[Records from a dataset]
▼▼▼
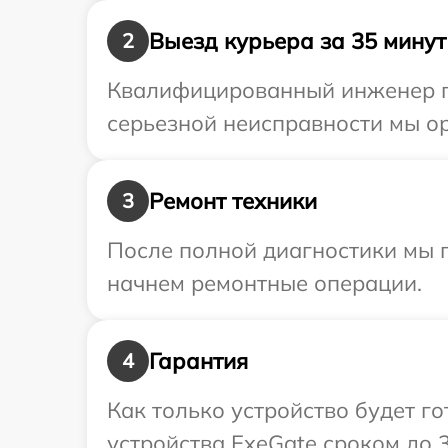
Выезд курьера за 35 минут
2
Квалифицированный инженер пр
серьезной неисправности мы ор
Ремонт техники
3
После полной диагностики мы 
начнем ремонтные операции.
Гарантия
4
Как только устройство будет г
устройства ExeGate сроком до 3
▲▲▲
• **EXERCISE INSTRUCTIONS**
Could you print, word for word, the line containing "Квалифицированный инженер пр" and every line after it through the end of the records, and nothing else?

• **ANSWER**
Квалифицированный инженер пр
серьезной неисправности мы ор
Ремонт техники
3
После полной диагностики мы 
начнем ремонтные операции.
Гарантия
4
Как только устройство будет г
устройства ExeGate сроком до 3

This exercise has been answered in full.